I see three major issues with CS in Montana high schools, and I think these carry to any high school in the US.
- Incentive for the schools to offer the course.
- Place in an already full curriculum.
- Shortage of teachers.
1. What incentive is there for a high school to offer a CS course? Many administrations and teachers think of CS as a trade similar to auto shop or accounting. Job training and not academics. The argument is the high school claims they are preparing their students for a liberal arts college and not for a technical school. To some extent this is true. Most high school courses teach primarily programming. Programming is a trade.
How about the argument that CS teaches problem solving skills? So there is nothing else in the present curriculum that does this? As a math teacher I beg to differ.

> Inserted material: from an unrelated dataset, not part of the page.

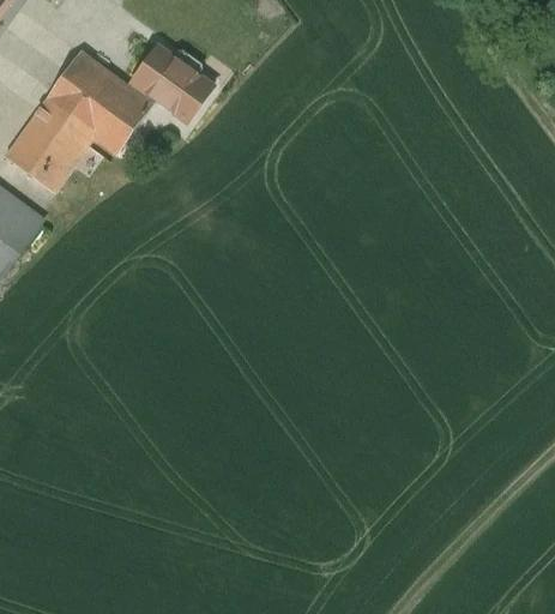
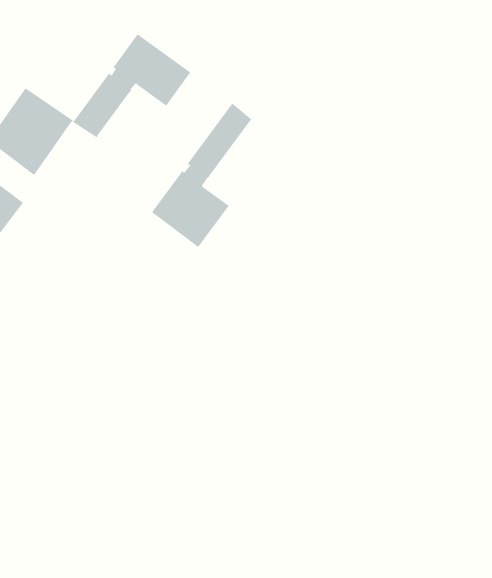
building: [44,50,129,134] -> none
building: none -> [151,102,252,248]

Some folk argue that an incentive would be that there are a lot of high paying jobs in CS. Very few courses in high school prepare students for the job market, except for maybe auto shop and wood shop. None of the math I teach prepares students for the job market. They learned job math back in about the third grade. It is fairly obvious looking at high school curriculums that high schools have very little interest in preparing kids for the job market. If they were there would be less literature or history and more welding and computer tech.
My argument for CS sort of ties in with “Those who don’t know history are doomed to repeat it.” “Those who do not know any Computer Science are doomed to be taken advantage of by those who do.” Computers have become ubiquitous throughout the world. They are starting to control the world. People should know something about an element of their life with so much power over them. Studying CS helps control the thought behind a favorite quote of mine from Arthur C. Clark, “Any sufficiently advanced technology is indistinguishable from magic.” We cannot let American society believe in magic.

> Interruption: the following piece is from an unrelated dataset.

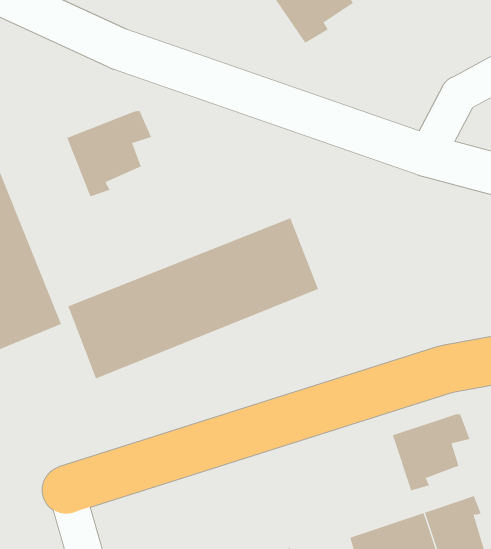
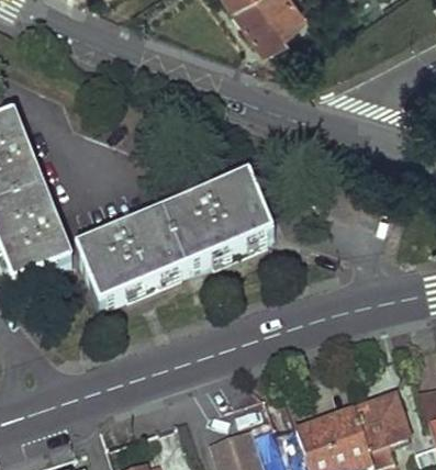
building: [66,110,152,197] -> none
building: [392,414,470,491] -> none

2. The list of required courses varies from school to school. My high school requires 4 years of English, 3 Math, 3 sciences, 1 practical art (tech or business) and some odds and ends (history, art, theology). We are considering requiring 4 years of math. Public schools usually require 2 math and 2 science, depending on state requirements. But how many kids interested in CS are only taking the minimums? CS kids are usually the calculus track gang. They are the 4 years of math, 4 science, music, etc, etc. Squeezing another course in an already crammed schedule can be a challenge. Kids of the caliber to take CS are usually buried course-wise and the councilor will point out to them that CS is not a requirement for any college. Pretty much a course killer.

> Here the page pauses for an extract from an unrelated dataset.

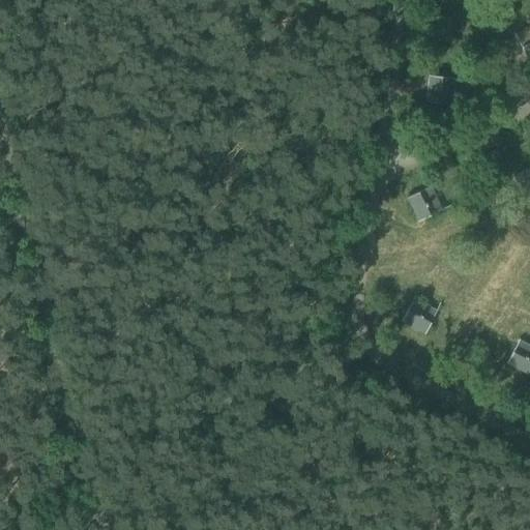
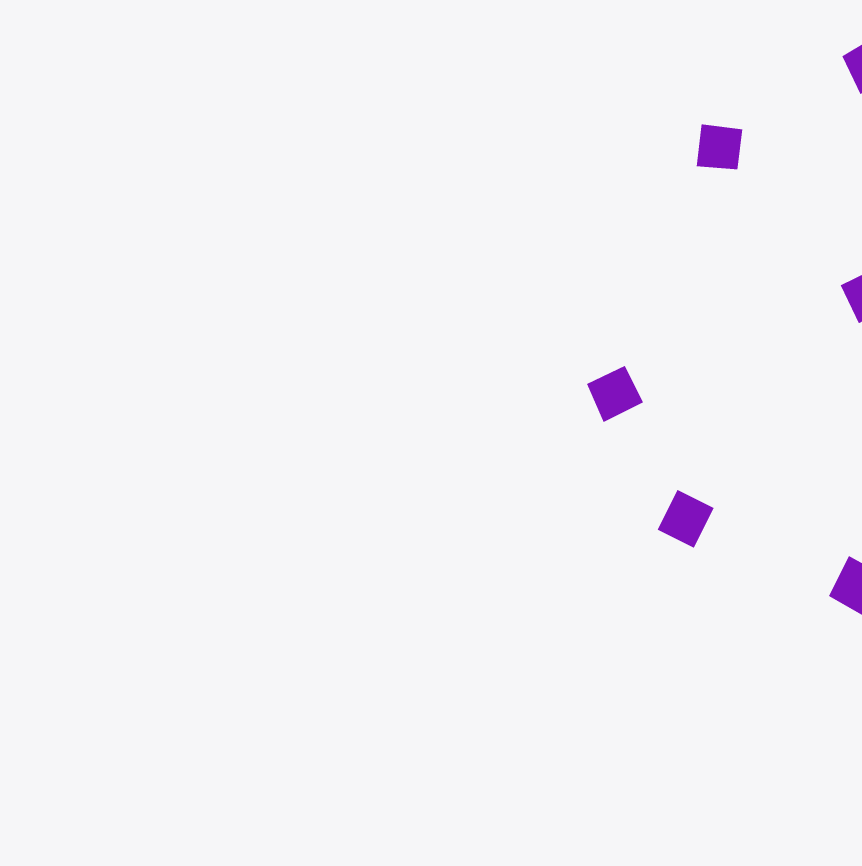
building: [409,186,444,222] -> [586,365,644,423]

In Montana the majority of the schools are small, less than two hundred kids. It is pretty hard to justify opening a new course when only 4 or 5 kids are going to take the class. The same can be said for using valuable and scarce staff time for the course.
The only solution I can see is a shift in priority and realize that one year of CS is more important than 4 years of English or Math or Science. With the lack of CS emphasis on University entrance requirements that is going to be fairly impossible to implement. Heck, even as a CS proponent I am not convinced that losing one of those 4 years is a good way to go except for kids looking at CS as a college major or minor.
3. Teachers. There are no CS teachers. There is very little inclination by college education departments to offer a CS certification. After all, high schools are not clamoring for CS teachers, colleges are not requiring CS from high schools for entry and there is nobody to teach the course if universities did decide to offer it. There is also very little incentive for a prospective teacher to seek a CS certification, there are no jobs in it.
A solution is in-service training but there is the same shortage of instructors. I do see that CS4HS (http://googlecs4hsonline.org/) is starting some interesting in-service like courses to get teachers that are interested in teaching CS started. There is also a CS Principals for teachers on-line course that looks very useful. I signed up for both since there is no in-service for CS in the state of Montana. It seems most CS teachers learned CS on-the-fly, staying a day or two ahead of the kids (if lucky) so walking into a class with nothing but an online in-service is nothing to be scared about. I do not think trying to teach an APCS course with this type of background is a good idea but a Scratch, Small Basic and beginning Python type course is perfectly feasible. Give it a couple of years before diving into an APCS type course.
Getting CS into schools seems to be a very grassroots movement. There are some political mumblings at the high government levels but it is all words, not actions. The independent nature of the US education system pretty much guarantees any high level government decisions are lost in the system. Grassroots movements are slow. I really do not think the US has time for a grassroots movement. There are too many countries with a centralized education system that have major government support for computer science education. Unless we can get some major fertilizer on that grass the US will fall out of the competition (mowed down?) for being a CS power in the world. That would be bad.